Las despedidas son siempre tristes y mis padres que acababan de conocerse no deseaban separarse, pero... Se dieron direcciones y teléfono, iban a estar en constante conexión.
Comenzó un nuevo curso y para estar al lado de mi madre mi padre pidió cambio de universidad. Fueron pasando los años, acabaron sus carreras y entonces mi padre consiguió un trabajo. De esa manera podían ya casarse (recuerda que en esos años el vivir sin estar casados era algo que estaba muy, pero que muy mal visto), bueno como te decía se casaron y su historia de amor siguió uniéndolos. Nunca los he visto quejarse de nada, discutian mucho, pero era divertido ver como mi padre primero estaba enfurruñado y después siempre sonriendo abrazaba a mi madre y todo quedaba ahí. Ahhhh!!! los echo mucho de menos.
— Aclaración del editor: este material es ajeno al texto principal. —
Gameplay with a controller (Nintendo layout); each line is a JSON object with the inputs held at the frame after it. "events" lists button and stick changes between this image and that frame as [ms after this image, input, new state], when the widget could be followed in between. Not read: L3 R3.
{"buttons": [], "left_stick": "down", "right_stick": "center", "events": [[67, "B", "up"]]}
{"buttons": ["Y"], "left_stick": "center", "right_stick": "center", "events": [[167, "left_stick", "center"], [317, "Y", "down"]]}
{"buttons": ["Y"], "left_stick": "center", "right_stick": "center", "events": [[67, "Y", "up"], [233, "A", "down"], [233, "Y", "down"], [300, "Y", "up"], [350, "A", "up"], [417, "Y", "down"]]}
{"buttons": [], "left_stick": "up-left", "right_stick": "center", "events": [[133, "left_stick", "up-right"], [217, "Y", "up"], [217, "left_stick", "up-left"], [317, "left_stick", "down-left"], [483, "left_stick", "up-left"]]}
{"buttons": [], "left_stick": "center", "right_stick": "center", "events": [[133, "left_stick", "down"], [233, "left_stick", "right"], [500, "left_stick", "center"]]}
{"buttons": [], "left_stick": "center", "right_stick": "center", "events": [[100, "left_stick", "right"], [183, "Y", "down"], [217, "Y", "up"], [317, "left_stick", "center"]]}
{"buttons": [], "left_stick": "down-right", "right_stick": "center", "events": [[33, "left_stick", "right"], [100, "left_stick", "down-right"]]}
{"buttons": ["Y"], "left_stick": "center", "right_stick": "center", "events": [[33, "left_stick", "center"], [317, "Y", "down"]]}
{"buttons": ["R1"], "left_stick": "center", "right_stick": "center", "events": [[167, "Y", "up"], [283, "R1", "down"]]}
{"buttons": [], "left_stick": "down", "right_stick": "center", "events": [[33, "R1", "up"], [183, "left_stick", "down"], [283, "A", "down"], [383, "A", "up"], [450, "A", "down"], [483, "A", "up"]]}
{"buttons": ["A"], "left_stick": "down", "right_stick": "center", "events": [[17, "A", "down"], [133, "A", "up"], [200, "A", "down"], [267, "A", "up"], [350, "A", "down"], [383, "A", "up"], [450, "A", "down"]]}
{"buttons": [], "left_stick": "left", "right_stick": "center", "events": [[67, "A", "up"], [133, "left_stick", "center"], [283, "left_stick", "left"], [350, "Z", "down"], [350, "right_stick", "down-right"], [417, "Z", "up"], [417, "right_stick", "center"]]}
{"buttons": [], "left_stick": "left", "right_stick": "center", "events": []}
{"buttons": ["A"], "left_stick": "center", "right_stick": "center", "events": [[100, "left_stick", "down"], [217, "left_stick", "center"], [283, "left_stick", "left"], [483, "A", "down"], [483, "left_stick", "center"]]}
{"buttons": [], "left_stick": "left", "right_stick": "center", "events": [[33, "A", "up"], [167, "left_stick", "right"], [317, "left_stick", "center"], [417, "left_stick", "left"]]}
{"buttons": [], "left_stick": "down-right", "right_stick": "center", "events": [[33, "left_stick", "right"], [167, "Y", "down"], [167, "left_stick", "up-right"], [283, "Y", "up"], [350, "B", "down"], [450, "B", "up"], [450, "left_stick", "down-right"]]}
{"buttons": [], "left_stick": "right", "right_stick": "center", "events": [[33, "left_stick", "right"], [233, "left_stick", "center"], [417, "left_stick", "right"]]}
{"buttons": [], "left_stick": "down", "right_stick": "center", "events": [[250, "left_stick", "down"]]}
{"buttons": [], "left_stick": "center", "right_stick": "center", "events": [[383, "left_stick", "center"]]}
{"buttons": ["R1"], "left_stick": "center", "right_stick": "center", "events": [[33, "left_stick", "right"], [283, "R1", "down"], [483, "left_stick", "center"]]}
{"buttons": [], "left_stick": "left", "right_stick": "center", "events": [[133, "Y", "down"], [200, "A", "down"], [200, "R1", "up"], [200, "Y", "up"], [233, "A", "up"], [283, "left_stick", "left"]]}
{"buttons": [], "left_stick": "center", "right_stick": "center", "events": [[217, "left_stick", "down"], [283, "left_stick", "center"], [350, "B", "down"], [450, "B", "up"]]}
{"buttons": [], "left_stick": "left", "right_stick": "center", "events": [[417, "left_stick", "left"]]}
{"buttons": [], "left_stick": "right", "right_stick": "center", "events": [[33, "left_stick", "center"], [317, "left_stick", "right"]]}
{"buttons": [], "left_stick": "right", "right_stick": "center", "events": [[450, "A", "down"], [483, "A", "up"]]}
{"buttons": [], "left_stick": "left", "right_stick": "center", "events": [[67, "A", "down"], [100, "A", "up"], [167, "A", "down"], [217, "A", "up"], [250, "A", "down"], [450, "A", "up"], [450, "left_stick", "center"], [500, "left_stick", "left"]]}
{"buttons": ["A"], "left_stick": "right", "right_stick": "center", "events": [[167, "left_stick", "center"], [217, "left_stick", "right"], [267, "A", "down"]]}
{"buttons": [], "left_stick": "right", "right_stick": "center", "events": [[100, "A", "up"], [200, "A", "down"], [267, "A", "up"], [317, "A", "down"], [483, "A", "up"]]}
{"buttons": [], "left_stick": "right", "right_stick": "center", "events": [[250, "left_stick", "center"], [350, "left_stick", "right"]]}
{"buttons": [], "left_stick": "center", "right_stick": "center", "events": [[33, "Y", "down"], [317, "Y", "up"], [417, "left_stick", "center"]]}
Me miró directamente para ver el efecto que sus palabras me habían causado. Yo tenía los ojos húmedos por las lágrimas que trataban de escaparse. cerré un instante los ojos y escuche: Es una buena historia verdad?, pero no es más que eso, una historia que acabo de plantearte para distraerte un poco.
Oh! No podía dar crédito a lo que acababa de escuchar. Este hombre ya me había vuelto a tomar el pelo, pero...
Pensé en gritarle en medio del café, pero no lo hice, simplemente me giré para mirarle y dije: Si, realmente buena. Se nota que eres muy hábil engañando. Seguro que has hecho de esto tu profesión.
Se quedó un poco sorprendido, a buen seguro que no esperaba esa reacción, por lo que me alegré de que al menos en esta ocasión había estado acertada. me reí por dentro mientras fingía una seriedad que no era tal.
Llegaron los desayunos, y comenzamos a devorarlos, así estando ocupados no teníamos la necesidad de hablar entre nosotros. Tras unos minutos al fin. Fernando pidió disculpas. y preguntó si le daría mi teléfono, lo siento, no me lo sé de memoria, le dije, está bien comprendo tu mal estar, te dejo el mío, (Lo apunto en una servilleta) pidió disculpas de nuevo, llamó a la camarera, pagó el desayuno y se despidió de mí.
Cuando se marchó me puse a pensar en como suceden a veces las cosas y en que manera somos nosotros mismos los que hacemos complicados los momentos que no lo son en absoluto.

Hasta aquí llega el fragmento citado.